Wednesday 13 February 2008

Workshop on Web services, business processes and infrastructure

I attended a really good workshop last week and thought that I should probably blog a bit about what it was all about. There were some really good presentations. To the authors of these, alas sorry I missed a couple so I cannot blog about those I missed. But here goes ....

There was lot on global models during the course of the two days and a lot on session types (these are the types that WS-CDL was based upon and provides a behavioral type checking facility to determine liveness properties - i.e. does it deadlock or livelock and so on).

Several papers stood out for me.

There was one from Andy Gordon on F# - a formally grounded language for encoding data centre run books, similar in intent to that used at one of my old companies Enigmatec Corporation Ltd. What Andy has done is formalise a language for managing data centre, which when you step back and think about managing such assets really does have to be precise so formalisation is really important.

There was one from Joshua Guttman on global models (using WS-CDL) and security. Great paper because it added contextual security based on process. Something I have longed to see but have never had the ammunition to consider.

There was one from Mark Little about distribution and scalability which was very enlightening and showed many of the issues that concern today's web based applications and what we need to focus on to describe and manage transactions in an unreliable context (see link to mark on my links).

There was one on Sock and Jolie from Claudio Guidi's and colleague. Sock being the formal model and Jolie and implementation that enables complex systems of services to be enacted using a curly brace language (Jolie). They gave a great demo too.

There were a couple on session-based languages that really stood out. The first was from on her work on OO Languages with session types and the second was from Ray Hu on Distributed Java. The latter, which I have seen before, added a few jars which abstract communication away. Coupled with what is akin to an interface in Java but is actually a session type documenting behavior between processes it provided really good session typing and checking to ensure things work correctly between processes. For me this fits the bill as regards language extensions to Java that make Java a good end-point language with a strng notion of contract.

One paper dealt with a topic very close to my heart which is how can we use a global model (aka WS-CDL) to find services that meet the necessary behavioral footprint expressed as roles in WS-CDL If we could do this then when we write down out SOA blueprint for both existing systems and extensions we wish to make we can ensure a higher degree of reuse, not just at a functional matching level but at a behavioral level. The work is by Mario Bravetti and I hope very much that we can get Mario involved in the Foundation to help us move this to a reality for many people.

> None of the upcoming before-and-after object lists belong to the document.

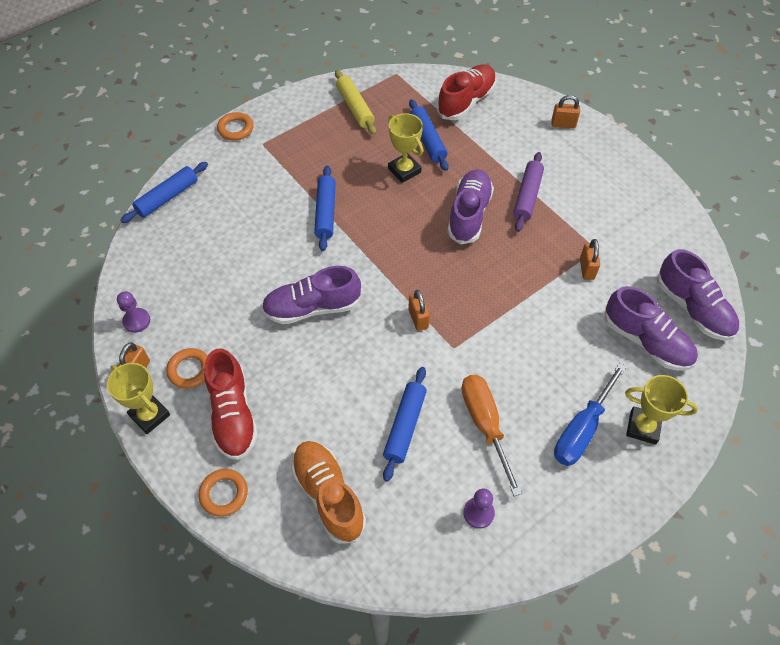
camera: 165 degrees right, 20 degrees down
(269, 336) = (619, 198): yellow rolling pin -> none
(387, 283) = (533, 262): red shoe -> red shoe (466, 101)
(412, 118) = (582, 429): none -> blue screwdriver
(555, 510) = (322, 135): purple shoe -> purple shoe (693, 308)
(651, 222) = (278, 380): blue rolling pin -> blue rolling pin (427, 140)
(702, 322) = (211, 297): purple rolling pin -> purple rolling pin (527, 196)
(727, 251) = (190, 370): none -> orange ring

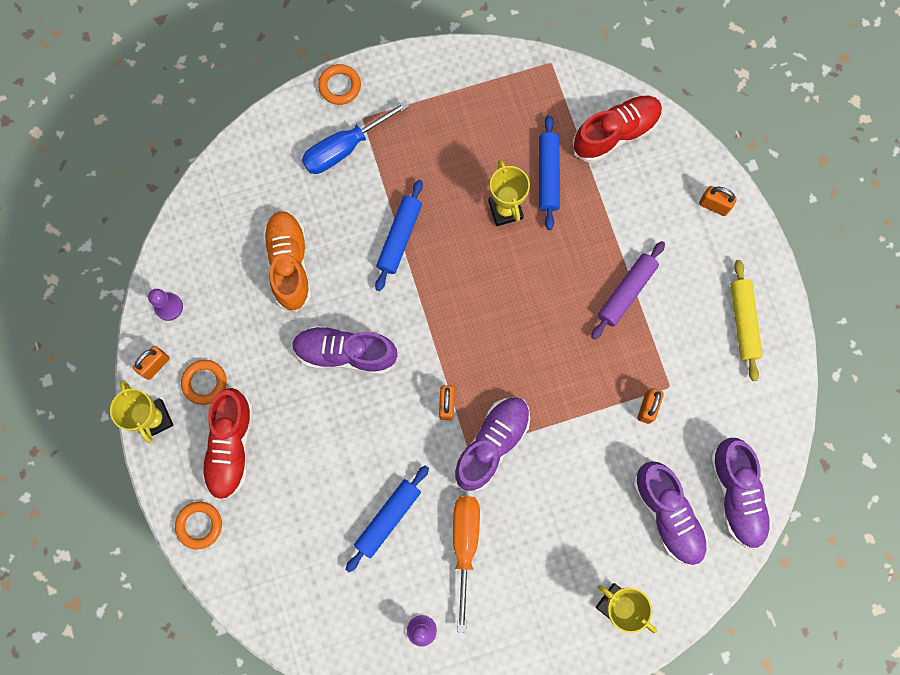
camera: 20 degrees right, 20 degrees up
(167, 197) = (239, 159): blue rolling pin -> none
(328, 495) = (292, 562): orange shoe -> orange shoe (290, 264)
(355, 107) = (483, 99): yellow rolling pin -> yellow rolling pin (743, 322)
(469, 214) = (552, 294): purple shoe -> purple shoe (491, 444)
(582, 429) = (556, 584): blue screwdriver -> blue screwdriver (345, 148)

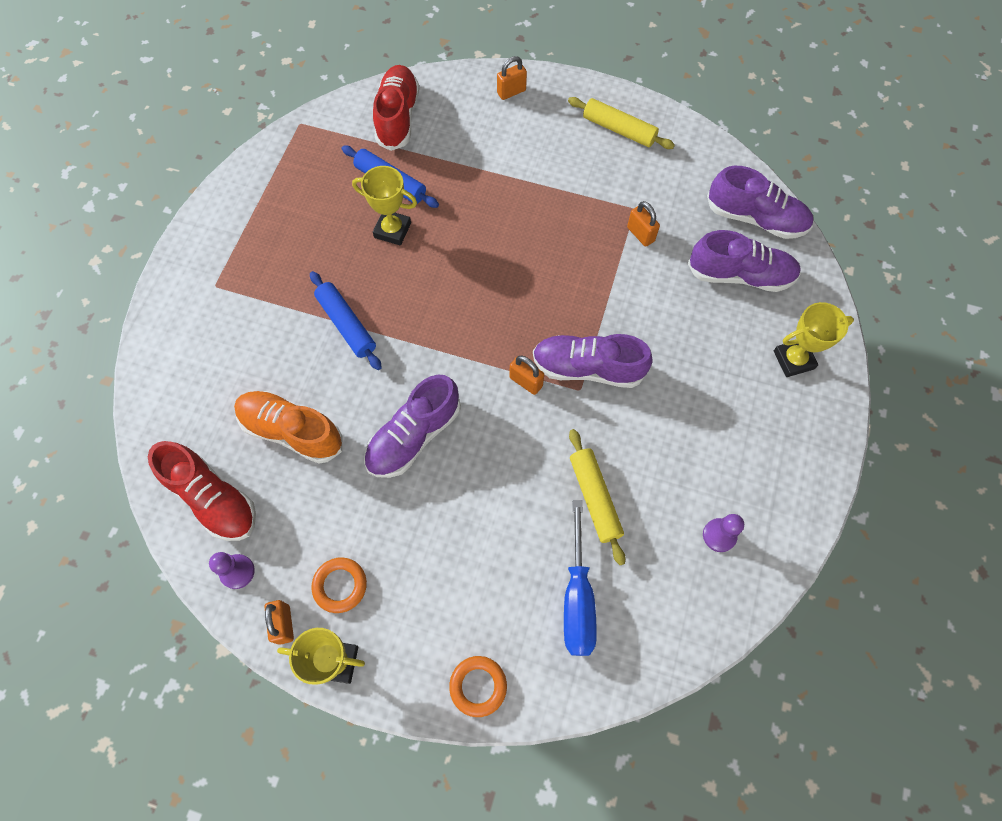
camera: 55 degrees left, 10 degrees down
(231, 446) = (422, 601): red shoe -> red shoe (213, 498)
(340, 86) = (169, 285): orange ring -> none
(345, 148) = (228, 316): blue screwdriver -> blue screwdriver (577, 597)
(388, 518) = (595, 498): blue rolling pin -> yellow rolling pin
(465, 546) = (664, 448): orange screwdriver -> none
(491, 444) = (588, 368): purple shoe -> purple shoe turned 60 degrees counterclockwise
(626, 292) = (533, 190): purple rolling pin -> none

On some more comerically oriented presentations there was one from Matthew Rawlings and one from Dave Frankel. These two dealt with the realities of modeling and documenting standards that are very complex. Matthew is well known as an Architect and deep thinker in financial services and Dave is well known as one of the key people behind UML

The final paper I wanted to mention was given by my long time colleague, Gary Brown. The Foundation which was started by Gary and I has moved on. WS-CDL is where it is but we embarked (well less me and much more Gary and Kohei Honda) on looking at how better to describe global models. And so Scribble was born. Gary presented Scribble and in particular showed a simple HelloWorld process and how it is represented in WS-CDL and in Scribble. Scribble was great! It is early days for Scribble and I am aware that Scribble will try to be compatible with WS-CDL (so don't wait) but it is so clearly the was to go and I look forward to using it when it has all been done.

Thanks to the organisers (Marco Carbone, Nobuko Yoshida and Kohei Honda). It was very stimulating indeed.